Studie entfacht Debatte Das Grundeinkommen erhitzt die Gemüter

Berlin · SPD-Kanzlerkandidat Scholz ist strikt gegen den bedingungslosen Geldbezug. Auch von anderer Seite kommt heftiger Widerstand.

 Die Kritiker argumentieren unter anderem damit, dass Menschen mit bedingungslosem Einkommen nicht mehr arbeitswillig seien.

Die Kritiker argumentieren unter anderem damit, dass Menschen mit bedingungslosem Einkommen nicht mehr arbeitswillig seien.

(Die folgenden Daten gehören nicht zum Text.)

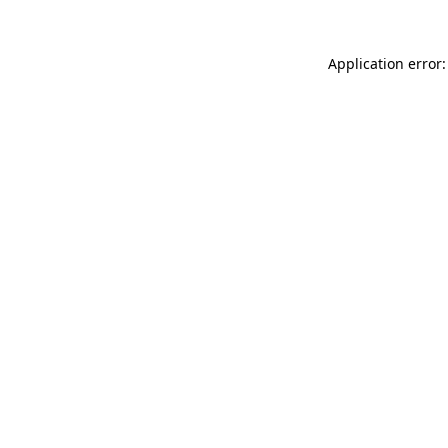
Application error:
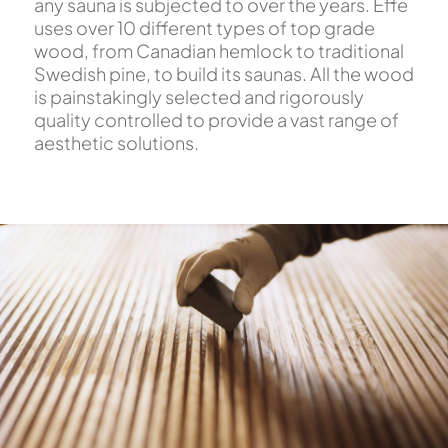
any sauna is subjected to over the years. Effe
uses over 10 different types of top grade
wood, from Canadian hemlock to traditional
Swedish pine, to build its saunas. All the wood
is painstakingly selected and rigorously
quality controlled to provide a vast range of
aesthetic solutions.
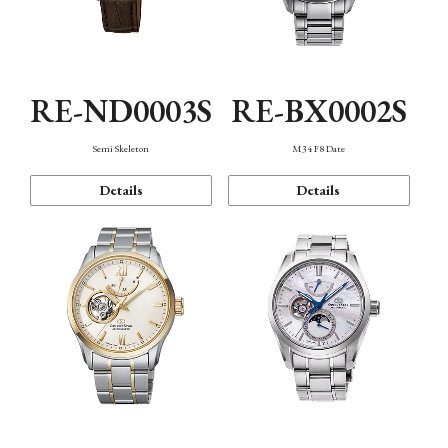
RE-ND0003S
RE-BX0002S
Semi Skeleton
M34 F8 Date
Details
Details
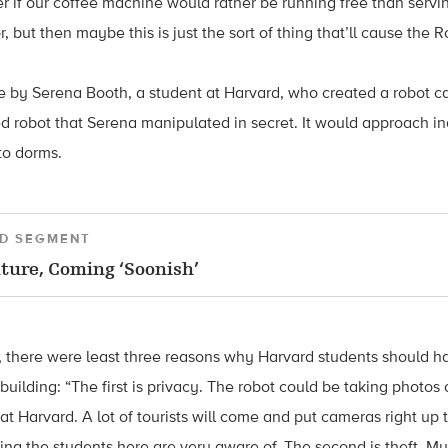
r if our coffee machine would rather be running free than serving
, but then maybe this is just the sort of thing that’ll cause the 
 by Serena Booth, a student at Harvard, who created a robot c
d robot that Serena manipulated in secret. It would approach i
to dorms.
D SEGMENT
ture, Coming ‘Soonish’
, there were least three reasons why Harvard students should h
e building: “The first is privacy. The robot could be taking photos 
 Harvard. A lot of tourists will come and put cameras right up
ing the students here are very aware of. The second is theft. M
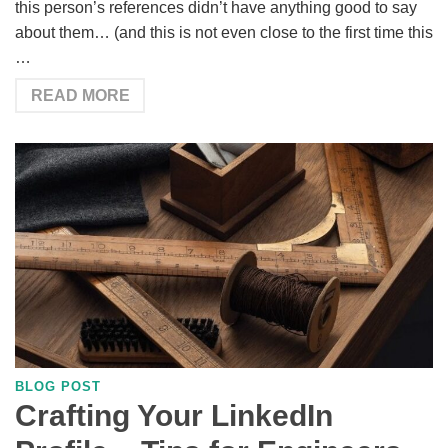
this person’s references didn’t have anything good to say
about them… (and this is not even close to the first time this
…
READ MORE
BLOG POST
Crafting Your LinkedIn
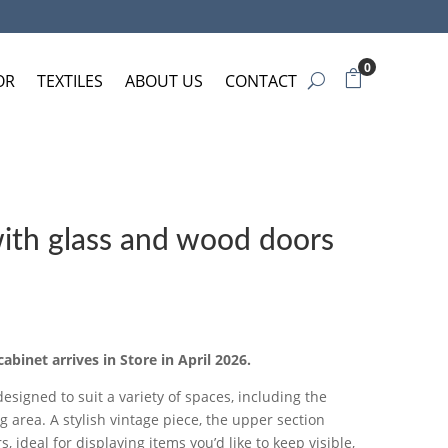
0
OR
TEXTILES
ABOUT US
CONTACT
with glass and wood doors
cabinet arrives in Store in April 2026.
designed to suit a variety of spaces, including the
ng area. A stylish vintage piece, the upper section
, ideal for displaying items you’d like to keep visible,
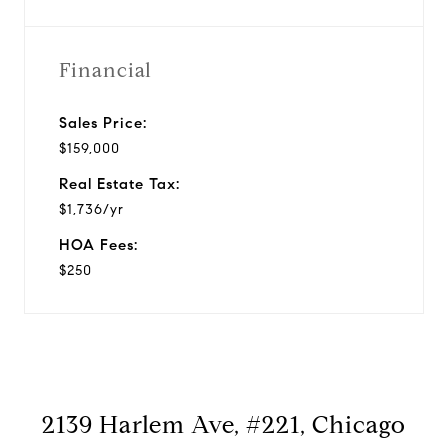
Financial
Sales Price:
$159,000
Real Estate Tax:
$1,736/yr
HOA Fees:
$250
2139 Harlem Ave, #221, Chicago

Foto: dpa/Monika Skolimowska

Geld ohne Gegenleistung – diese alte Idee eines bedingungslosen Grundeinkommens erhält in der Corona-Krise neuen Auftrieb. SPD-Kanzlerkandidat Olaf Scholz allerdings warnte am Freitag davor: „Das würde viele Errungenschaften des Sozialstaates wie die Renten- oder die Arbeitslosenversicherung gefährden“, so Scholz in einem Interview.

Das enorme Echo kam wohl selbst für die Initiatoren überraschend: Binnen weniger Tage meldeten sich mehr als eine Million Menschen, um an einer Studie des Vereins „Mein Grundeinkommen“ in Kooperation mit dem Deutschen Institut für Wirtschaftsforschung (DIW) teilzunehmen. Dabei sollte der Teilnehmerkreis eigentlich nur auf etwa 120 Personen begrenzt sein. Die Studie sieht vor, dass diese Menschen ab dem kommenden Frühjahr drei Jahre lang monatlich 1200 Euro erhalten, unabhängig von ihren Einkommensverhältnissen. So will man herausfinden, was der anstrengungslose Geldbezug mit ihrem Verhalten macht. Der Feldversuch wird durch Spenden getragen.

Ein ähnliches Experiment hatte es zuletzt in Finnland gegeben. Ergebnis: Für die Teilnehmer bedeutete Geld ohne Gegenleistung mehr Sicherheit sowie weniger Stress und Bürokratie. Der erhoffte Effekt für eine spürbare Belebung des Arbeitsmarktes blieb aber aus.

Als eine der größten Hürden für das Grundeinkommen gilt die Finanzierung. „Wenn man fair und richtig rechnet, ist das auch unbezahlbar“, argumentierte Scholz, der bekanntlich auch Bundesfinanzminister ist. Sebastian Dullien, Direktor des gewerkschaftsnahen Instituts für Makroökonomie und Konjunkturforschung (IMK), sieht das genauso: „Schon eine monatliche Höhe von 1000 Euro etwa würde mehr als ein Drittel unseres Bruttoinlandsprodukts kosten.“ Dies sei „nicht seriös bezahlbar, weil aus den bisherigen Steuereinnahmen ja auch noch Dinge wie Straßen, Schulen und aus den Sozialabgaben auch noch Kranken- und Pflegeversicherung bezahlt werden“, sagte Dullien.

Ökonomisch ist nach Einschätzung Dulliens auch nicht klar, ob gerade bei einem höheren Grundeinkommen am Ende tatsächlich noch alle gesellschaftlich notwendigen Arbeiten verrichtet würden. „Würden wir genug Personal für die Müllabfuhr oder die Pflege noch finden? Man darf ja nicht vergessen, dass wir bis zum Ausbruch der Corona-Krise keinen Mangel an notwendiger Arbeit hatten, sondern in vielen Bereichen bereits Fachkräftemangel“, gab der Experte zu bedenken.

Der Verein „Mein Grundeinkommen“ indes hält die „Faulheitsthese“ für nicht bewiesen. Auch handele es sich im Wesentlichen um eine Steuerreform, so seine Sicht. Menschen mit geringem Einkommen bekämen dadurch mehr Geld, die Mittelschicht habe etwa gleich viel, nur die Reichsten, so der Verein, würden etwas stärker zur Kasse gebeten.

Auch DGB-Chef Reiner Hoffmann hält das Grundeinkommen für einen Irrweg. Bereits im Mai, also mitten im Corona-Lockdown, sagte er in einem Interview mit der Zeitung Die Welt: „Es ist nichts anderes als eine Abwrackprämie für Menschen, um den Arbeitsmarkt zu entlasten, weil man zu unkreativ für andere Lösungen ist“. Arbeit sei jedoch mehr als Broterwerb, weil sie eine hohe sozialintegrative Funktion habe. Deshalb sei es unverantwortlich, Leute einfach mit einer Prämie „stillzulegen“, so Hoffman.